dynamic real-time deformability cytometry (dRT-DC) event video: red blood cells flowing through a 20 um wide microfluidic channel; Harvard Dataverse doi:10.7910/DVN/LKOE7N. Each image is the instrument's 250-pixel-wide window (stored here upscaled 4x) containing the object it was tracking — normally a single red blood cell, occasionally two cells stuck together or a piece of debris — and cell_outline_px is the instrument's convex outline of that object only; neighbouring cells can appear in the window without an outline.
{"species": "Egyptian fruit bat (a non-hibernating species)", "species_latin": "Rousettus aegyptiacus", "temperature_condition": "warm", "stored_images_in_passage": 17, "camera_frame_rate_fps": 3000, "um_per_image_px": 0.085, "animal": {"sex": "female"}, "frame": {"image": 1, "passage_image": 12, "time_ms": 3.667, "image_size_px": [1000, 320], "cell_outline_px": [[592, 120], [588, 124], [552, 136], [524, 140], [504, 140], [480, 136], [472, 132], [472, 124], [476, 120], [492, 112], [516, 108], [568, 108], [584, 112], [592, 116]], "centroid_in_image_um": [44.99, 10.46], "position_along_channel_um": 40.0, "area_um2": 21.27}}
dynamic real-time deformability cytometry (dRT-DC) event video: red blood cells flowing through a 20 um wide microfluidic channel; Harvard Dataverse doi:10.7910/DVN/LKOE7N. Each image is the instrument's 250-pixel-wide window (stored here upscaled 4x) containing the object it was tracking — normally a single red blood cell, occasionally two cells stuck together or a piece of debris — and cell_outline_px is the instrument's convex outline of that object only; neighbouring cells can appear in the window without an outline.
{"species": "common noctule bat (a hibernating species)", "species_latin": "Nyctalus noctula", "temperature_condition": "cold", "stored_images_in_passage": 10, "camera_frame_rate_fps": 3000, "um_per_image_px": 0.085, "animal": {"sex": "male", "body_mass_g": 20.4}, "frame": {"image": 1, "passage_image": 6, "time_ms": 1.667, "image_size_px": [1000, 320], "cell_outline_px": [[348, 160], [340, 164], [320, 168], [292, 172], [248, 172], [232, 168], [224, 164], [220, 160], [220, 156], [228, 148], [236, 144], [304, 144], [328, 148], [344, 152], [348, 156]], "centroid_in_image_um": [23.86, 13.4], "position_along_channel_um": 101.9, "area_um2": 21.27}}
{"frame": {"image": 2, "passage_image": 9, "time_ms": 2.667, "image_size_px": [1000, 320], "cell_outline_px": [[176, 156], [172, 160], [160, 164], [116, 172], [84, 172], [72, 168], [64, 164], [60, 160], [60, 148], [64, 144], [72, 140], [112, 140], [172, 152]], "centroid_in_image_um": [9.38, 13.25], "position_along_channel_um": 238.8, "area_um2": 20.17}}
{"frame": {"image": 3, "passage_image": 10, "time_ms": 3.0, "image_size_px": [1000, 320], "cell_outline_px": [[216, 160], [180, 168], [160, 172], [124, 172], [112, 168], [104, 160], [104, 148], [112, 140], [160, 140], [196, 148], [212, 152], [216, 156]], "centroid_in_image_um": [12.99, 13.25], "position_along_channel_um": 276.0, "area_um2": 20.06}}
....
Stated exercise:
Can you reproduce all the material exactly?

The solution:
dynamic real-time deformability cytometry (dRT-DC) event video: red blood cells flowing through a 20 um wide microfluidic channel; Harvard Dataverse doi:10.7910/DVN/LKOE7N. Each image is the instrument's 250-pixel-wide window (stored here upscaled 4x) containing the object it was tracking — normally a single red blood cell, occasionally two cells stuck together or a piece of debris — and cell_outline_px is the instrument's convex outline of that object only; neighbouring cells can appear in the window without an outline.
{"species": "Egyptian fruit bat (a non-hibernating species)", "species_latin": "Rousettus aegyptiacus", "temperature_condition": "warm", "stored_images_in_passage": 17, "camera_frame_rate_fps": 3000, "um_per_image_px": 0.085, "animal": {"sex": "female"}, "frame": {"image": 1, "passage_image": 12, "time_ms": 3.667, "image_size_px": [1000, 320], "cell_outline_px": [[592, 120], [588, 124], [552, 136], [524, 140], [504, 140], [480, 136], [472, 132], [472, 124], [476, 120], [492, 112], [516, 108], [568, 108], [584, 112], [592, 116]], "centroid_in_image_um": [44.99, 10.46], "position_along_channel_um": 40.0, "area_um2": 21.27}}
dynamic real-time deformability cytometry (dRT-DC) event video: red blood cells flowing through a 20 um wide microfluidic channel; Harvard Dataverse doi:10.7910/DVN/LKOE7N. Each image is the instrument's 250-pixel-wide window (stored here upscaled 4x) containing the object it was tracking — normally a single red blood cell, occasionally two cells stuck together or a piece of debris — and cell_outline_px is the instrument's convex outline of that object only; neighbouring cells can appear in the window without an outline.
{"species": "common noctule bat (a hibernating species)", "species_latin": "Nyctalus noctula", "temperature_condition": "cold", "stored_images_in_passage": 10, "camera_frame_rate_fps": 3000, "um_per_image_px": 0.085, "animal": {"sex": "male", "body_mass_g": 20.4}, "frame": {"image": 1, "passage_image": 6, "time_ms": 1.667, "image_size_px": [1000, 320], "cell_outline_px": [[348, 160], [340, 164], [320, 168], [292, 172], [248, 172], [232, 168], [224, 164], [220, 160], [220, 156], [228, 148], [236, 144], [304, 144], [328, 148], [344, 152], [348, 156]], "centroid_in_image_um": [23.86, 13.4], "position_along_channel_um": 101.9, "area_um2": 21.27}}
{"frame": {"image": 2, "passage_image": 9, "time_ms": 2.667, "image_size_px": [1000, 320], "cell_outline_px": [[176, 156], [172, 160], [160, 164], [116, 172], [84, 172], [72, 168], [64, 164], [60, 160], [60, 148], [64, 144], [72, 140], [112, 140], [172, 152]], "centroid_in_image_um": [9.38, 13.25], "position_along_channel_um": 238.8, "area_um2": 20.17}}
{"frame": {"image": 3, "passage_image": 10, "time_ms": 3.0, "image_size_px": [1000, 320], "cell_outline_px": [[216, 160], [180, 168], [160, 172], [124, 172], [112, 168], [104, 160], [104, 148], [112, 140], [160, 140], [196, 148], [212, 152], [216, 156]], "centroid_in_image_um": [12.99, 13.25], "position_along_channel_um": 276.0, "area_um2": 20.06}}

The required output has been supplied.